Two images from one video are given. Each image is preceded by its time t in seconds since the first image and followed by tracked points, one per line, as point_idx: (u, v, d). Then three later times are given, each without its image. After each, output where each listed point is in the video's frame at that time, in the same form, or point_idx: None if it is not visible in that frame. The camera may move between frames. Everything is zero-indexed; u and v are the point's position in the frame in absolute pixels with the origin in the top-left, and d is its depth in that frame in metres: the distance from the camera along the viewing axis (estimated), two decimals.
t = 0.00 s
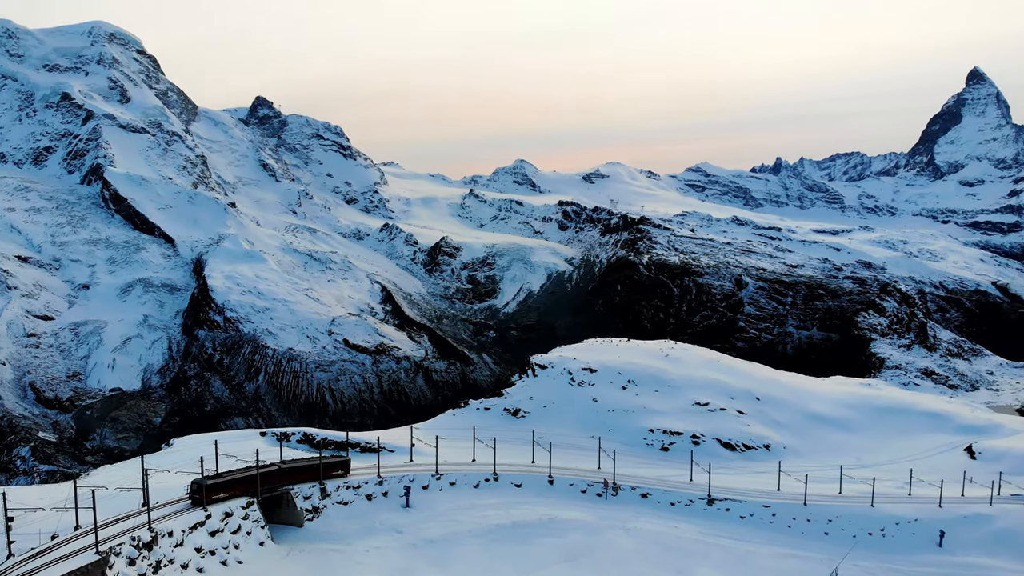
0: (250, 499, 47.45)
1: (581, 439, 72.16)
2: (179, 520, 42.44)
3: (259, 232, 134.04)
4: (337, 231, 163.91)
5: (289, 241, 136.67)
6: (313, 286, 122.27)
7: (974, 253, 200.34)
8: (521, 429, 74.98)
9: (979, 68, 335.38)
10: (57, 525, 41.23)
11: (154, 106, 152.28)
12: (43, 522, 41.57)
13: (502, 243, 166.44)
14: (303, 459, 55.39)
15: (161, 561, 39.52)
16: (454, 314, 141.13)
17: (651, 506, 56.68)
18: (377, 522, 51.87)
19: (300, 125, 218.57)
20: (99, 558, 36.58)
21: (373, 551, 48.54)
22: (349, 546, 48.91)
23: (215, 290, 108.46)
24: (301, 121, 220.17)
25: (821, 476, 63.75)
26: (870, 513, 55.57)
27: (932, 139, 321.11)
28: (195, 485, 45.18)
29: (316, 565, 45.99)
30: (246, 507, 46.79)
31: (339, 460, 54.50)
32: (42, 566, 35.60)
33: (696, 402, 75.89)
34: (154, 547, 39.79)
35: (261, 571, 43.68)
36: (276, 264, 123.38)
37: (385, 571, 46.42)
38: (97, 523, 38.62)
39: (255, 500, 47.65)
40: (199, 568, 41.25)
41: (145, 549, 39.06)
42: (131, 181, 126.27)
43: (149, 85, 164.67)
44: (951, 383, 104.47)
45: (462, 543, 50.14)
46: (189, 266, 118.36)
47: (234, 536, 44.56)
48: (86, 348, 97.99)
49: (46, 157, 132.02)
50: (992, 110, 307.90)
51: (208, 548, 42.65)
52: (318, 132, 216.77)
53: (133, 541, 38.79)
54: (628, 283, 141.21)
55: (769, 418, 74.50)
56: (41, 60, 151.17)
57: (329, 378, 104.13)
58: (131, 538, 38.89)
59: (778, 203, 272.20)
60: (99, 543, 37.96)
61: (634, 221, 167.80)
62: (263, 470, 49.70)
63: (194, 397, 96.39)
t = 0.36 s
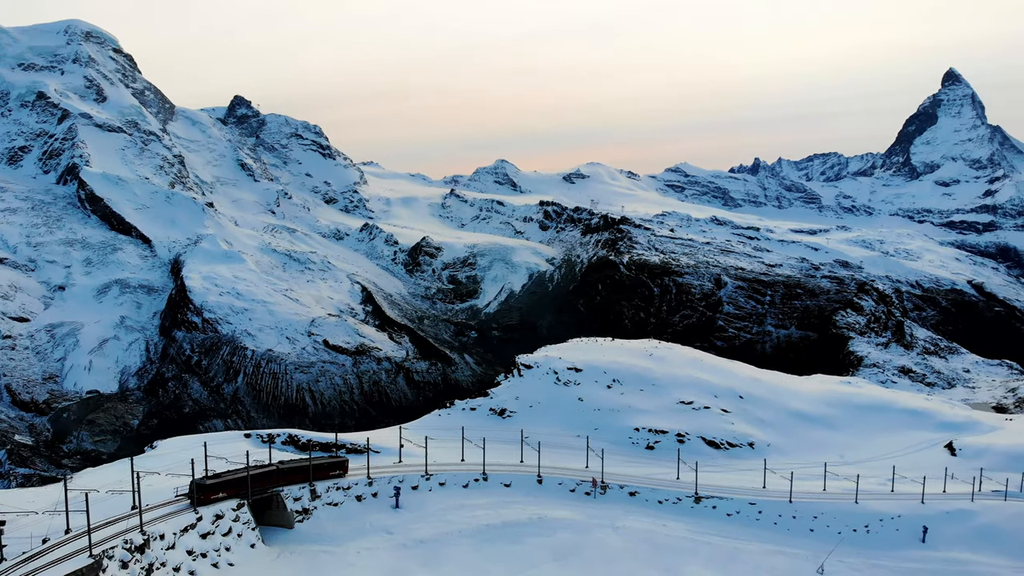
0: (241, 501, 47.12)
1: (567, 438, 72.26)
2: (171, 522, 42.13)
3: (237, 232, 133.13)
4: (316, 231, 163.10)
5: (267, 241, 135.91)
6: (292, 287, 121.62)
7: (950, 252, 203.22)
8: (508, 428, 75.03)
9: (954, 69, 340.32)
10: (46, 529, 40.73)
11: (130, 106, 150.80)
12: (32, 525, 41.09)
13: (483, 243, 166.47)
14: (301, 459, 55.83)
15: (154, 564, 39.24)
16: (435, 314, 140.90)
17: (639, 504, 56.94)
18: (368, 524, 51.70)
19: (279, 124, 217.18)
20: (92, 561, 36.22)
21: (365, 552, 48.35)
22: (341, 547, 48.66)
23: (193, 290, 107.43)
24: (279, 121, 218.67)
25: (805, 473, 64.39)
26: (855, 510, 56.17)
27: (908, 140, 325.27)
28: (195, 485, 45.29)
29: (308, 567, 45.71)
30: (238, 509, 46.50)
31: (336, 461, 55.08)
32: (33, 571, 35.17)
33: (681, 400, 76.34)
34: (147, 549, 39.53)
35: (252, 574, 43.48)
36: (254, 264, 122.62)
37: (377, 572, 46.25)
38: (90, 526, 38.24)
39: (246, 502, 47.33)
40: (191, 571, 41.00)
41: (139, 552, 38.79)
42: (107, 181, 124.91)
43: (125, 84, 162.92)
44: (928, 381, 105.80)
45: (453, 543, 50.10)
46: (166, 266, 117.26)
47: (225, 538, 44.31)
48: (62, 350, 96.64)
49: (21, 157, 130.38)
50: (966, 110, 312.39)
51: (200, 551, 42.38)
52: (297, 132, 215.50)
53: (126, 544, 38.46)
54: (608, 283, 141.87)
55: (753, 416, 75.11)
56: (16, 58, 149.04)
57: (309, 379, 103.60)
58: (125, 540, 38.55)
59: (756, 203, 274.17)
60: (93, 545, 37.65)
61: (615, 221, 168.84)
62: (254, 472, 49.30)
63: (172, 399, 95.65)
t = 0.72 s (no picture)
0: (231, 503, 46.82)
1: (552, 437, 72.37)
2: (161, 525, 41.81)
3: (212, 232, 131.90)
4: (293, 231, 162.01)
5: (243, 241, 134.83)
6: (268, 287, 120.77)
7: (923, 251, 206.27)
8: (492, 428, 75.03)
9: (926, 71, 345.63)
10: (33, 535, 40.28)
11: (103, 105, 149.01)
12: (17, 532, 40.59)
13: (462, 242, 166.26)
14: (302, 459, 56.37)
15: (145, 568, 38.95)
16: (413, 315, 140.50)
17: (626, 502, 57.24)
18: (356, 525, 51.48)
19: (255, 123, 215.29)
20: (84, 565, 36.04)
21: (355, 553, 48.13)
22: (330, 549, 48.40)
23: (168, 291, 106.35)
24: (255, 120, 216.60)
25: (787, 471, 64.99)
26: (837, 506, 56.85)
27: (881, 141, 329.62)
28: (194, 484, 46.06)
29: (298, 569, 45.43)
30: (227, 511, 46.14)
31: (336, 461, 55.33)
32: None
33: (664, 399, 76.76)
34: (138, 554, 39.21)
35: None
36: (230, 265, 121.61)
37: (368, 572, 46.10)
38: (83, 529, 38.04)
39: (236, 504, 47.01)
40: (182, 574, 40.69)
41: (130, 556, 38.49)
42: (80, 180, 123.21)
43: (98, 83, 160.75)
44: (903, 379, 107.29)
45: (443, 543, 50.07)
46: (141, 266, 116.06)
47: (214, 541, 43.96)
48: (35, 352, 95.09)
49: None
50: (939, 111, 317.23)
51: (190, 554, 42.06)
52: (273, 131, 213.74)
53: (117, 548, 38.14)
54: (587, 283, 142.47)
55: (734, 414, 75.74)
56: None
57: (286, 381, 102.99)
58: (116, 545, 38.24)
59: (732, 203, 276.24)
60: (84, 550, 37.36)
61: (593, 221, 169.51)
62: (241, 474, 49.07)
63: (147, 402, 94.70)
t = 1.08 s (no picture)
0: (220, 506, 46.53)
1: (537, 437, 72.44)
2: (151, 529, 41.37)
3: (186, 232, 130.53)
4: (269, 231, 160.86)
5: (217, 242, 133.66)
6: (244, 288, 119.86)
7: (896, 251, 209.19)
8: (477, 428, 75.02)
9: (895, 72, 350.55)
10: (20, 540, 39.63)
11: (76, 104, 147.20)
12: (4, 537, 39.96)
13: (441, 242, 165.98)
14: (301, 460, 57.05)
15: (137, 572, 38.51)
16: (391, 315, 140.07)
17: (613, 500, 57.51)
18: (346, 526, 51.27)
19: (230, 123, 213.37)
20: (77, 569, 35.50)
21: (345, 554, 47.90)
22: (322, 551, 48.13)
23: (142, 292, 105.22)
24: (230, 119, 214.65)
25: (770, 468, 65.62)
26: (821, 503, 57.52)
27: (856, 142, 333.84)
28: (194, 484, 47.09)
29: (290, 570, 45.14)
30: (216, 513, 45.80)
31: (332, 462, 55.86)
32: None
33: (646, 398, 77.13)
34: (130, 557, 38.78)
35: None
36: (205, 265, 120.54)
37: (359, 573, 45.92)
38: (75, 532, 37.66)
39: (224, 507, 46.72)
40: None
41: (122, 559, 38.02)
42: (52, 180, 121.41)
43: (71, 82, 158.59)
44: (877, 376, 108.62)
45: (433, 543, 50.02)
46: (114, 267, 114.61)
47: (204, 544, 43.52)
48: (6, 354, 93.48)
49: None
50: (912, 112, 321.81)
51: (180, 557, 41.58)
52: (249, 131, 211.96)
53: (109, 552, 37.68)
54: (565, 283, 142.96)
55: (716, 412, 76.36)
56: None
57: (262, 383, 102.24)
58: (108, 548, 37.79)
59: (708, 203, 278.14)
60: (76, 553, 36.89)
61: (571, 221, 170.19)
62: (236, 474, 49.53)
63: (121, 404, 93.55)
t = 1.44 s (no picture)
0: (211, 508, 46.34)
1: (524, 436, 72.47)
2: (142, 532, 40.99)
3: (163, 233, 129.29)
4: (247, 231, 159.73)
5: (194, 242, 132.58)
6: (222, 289, 119.01)
7: (873, 251, 211.61)
8: (464, 428, 74.98)
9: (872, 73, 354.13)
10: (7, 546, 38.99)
11: (52, 103, 145.41)
12: None
13: (422, 243, 165.64)
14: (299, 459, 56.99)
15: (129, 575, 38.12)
16: (372, 316, 139.70)
17: (601, 499, 57.74)
18: (336, 527, 51.08)
19: (207, 122, 211.41)
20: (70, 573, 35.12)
21: (336, 556, 47.70)
22: (313, 552, 47.89)
23: (118, 293, 104.21)
24: (207, 119, 212.64)
25: (755, 466, 66.13)
26: (806, 500, 58.09)
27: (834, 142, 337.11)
28: (192, 485, 47.12)
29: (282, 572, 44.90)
30: (207, 515, 45.59)
31: (329, 462, 55.63)
32: None
33: (631, 397, 77.39)
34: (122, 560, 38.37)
35: None
36: (183, 266, 119.54)
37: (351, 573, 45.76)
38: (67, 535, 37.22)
39: (215, 508, 46.51)
40: None
41: (114, 562, 37.60)
42: (28, 180, 119.49)
43: (47, 81, 156.45)
44: (855, 374, 109.71)
45: (424, 543, 49.96)
46: (91, 267, 113.34)
47: (195, 546, 43.18)
48: None
49: None
50: (888, 113, 325.40)
51: (172, 560, 41.22)
52: (227, 130, 210.14)
53: (102, 555, 37.25)
54: (547, 283, 143.30)
55: (699, 411, 76.85)
56: None
57: (241, 385, 101.56)
58: (100, 552, 37.35)
59: (687, 203, 279.51)
60: (69, 556, 36.46)
61: (552, 221, 170.64)
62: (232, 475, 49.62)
63: (98, 407, 92.53)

^^^^^^^^

Aim of the task:
Omitting all pictures, restate exactly the lines of the material from its start through the line that contains "23: (215, 290, 108.46)".

Exercise answer:
Two images from one video are given. Each image is preceded by its time t in seconds since the first image and followed by tracked points, one per line, as point_idx: (u, v, d). Then three later times are given, each without its image. After each, output where each listed point is in the video's frame at that time, in the same form, or point_idx: None if it is not visible in that frame. The camera may move between frames. Everything is zero-indexed; u and v are the point's position in the frame in absolute pixels with the origin in the top-left, and d is its depth in that frame in metres: the distance from the camera along the viewing axis (estimated), two decimals.
t = 0.00 s
0: (250, 499, 47.45)
1: (581, 439, 72.16)
2: (179, 520, 42.44)
3: (259, 232, 134.04)
4: (337, 231, 163.91)
5: (289, 241, 136.67)
6: (313, 286, 122.27)
7: (974, 253, 200.34)
8: (521, 429, 74.98)
9: (979, 68, 335.38)
10: (57, 525, 41.23)
11: (154, 106, 152.28)
12: (43, 522, 41.57)
13: (502, 243, 166.44)
14: (303, 459, 55.39)
15: (161, 561, 39.52)
16: (454, 314, 141.13)
17: (651, 506, 56.68)
18: (377, 522, 51.87)
19: (300, 125, 218.57)
20: (99, 558, 36.58)
21: (373, 551, 48.54)
22: (349, 546, 48.91)
23: (215, 290, 108.46)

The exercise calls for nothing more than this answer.